Difficult and uncomfortable? Check, check: what overachievers think is the prerequisite for relaxing.

This was definitely not the main point of the article, but this was the point my best friend and I took from it. “You’re off the hook now,” we say to each other, as ultimate comfort: when one or the other of us is sick, when we’re in the midst of shuttling from one place to another, when a social event we would have otherwise frittered away our time at is canceled and suddenly we feel we’ve gotten some bonus life hours to spend however we wish.

But even then, we doubt ourselves: are we really that sick, or do we just want an excuse to lounge? If we’re not going to that movie, should we be writing instead? If we’re not mentally and physically maxed out, how can we possibly deserve to rest?

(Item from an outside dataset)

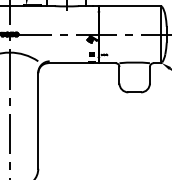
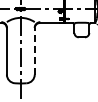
line: (37, 119) -> (34, 50), solid -> dashed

Not that my best friend and I, being artists, are productivity machines, quite the opposite. But unless we really watch ourselves, we are haunted by the thought of what we could be doing, the shame of what we are not. It’s hard to let ourselves off the hook.

It’s hard now that some flights even offer free Wi-Fi; one has the option of productivity after all! I’m glad I’m the kind of person who gets dizzy in cars, so I still get to be just a body then. 

Travelling, I get to play hooky from life, as bardo is playing hooky from death.

But maybe I am still doing it wrong.

The spiritual teacher Douglas Harding, who traveled extensively into his 80s and seemingly never felt tired said his secret was that he never actually went anywhere. “I’m not moving through the world,” he said. “The world is moving through me.”

He was the creator of a series of meditation experiments called the Headless Way, and what he meant was that the typical way we think we see the world is a hallucination. We think of ourselves as heads on bodies, moving through the world as these avatars of ourselves. When really, if you think about it, if you actually look, you are really more like a headless video game character.

From your own perspective, moving through the world, you don’t see your own head: you see, at most, a giant space in which the world appears, perhaps a smudge in the center of your vision that is your nose. But it is not the size of the nose you are familiar with: no, this nose seemingly begins at the ceiling and ends near the floor. To everyone else, your nose is sticking out from your face, but to you yourself, your nose is huge and sticking out from a void, a void in which the world appears.

If you pay attention to the void, to the space itself instead of the things that are populating the space, it can feel that even as you move, you—not you the body, but you who is looking, you who are the space—are not moving.

What if, indeed, you are still and the world is moving through you?

Try this next time on a walk, or even while driving: pretend, for a moment, that you are not moving. You are only a screen, a transparency, you are completely still, and the whole world is moving through you. (I’ve been told not to try this sitting sideways on a subway if you have even a hint of OCD; you might feel unbalanced at the world rushing through you only one way and have to immediately go back the other way.)

It is one thing to see this, and another to live it. But living it is another way of playing hooky. Wherever you go, there you are, the spiritual adage goes. But what if you never go anywhere?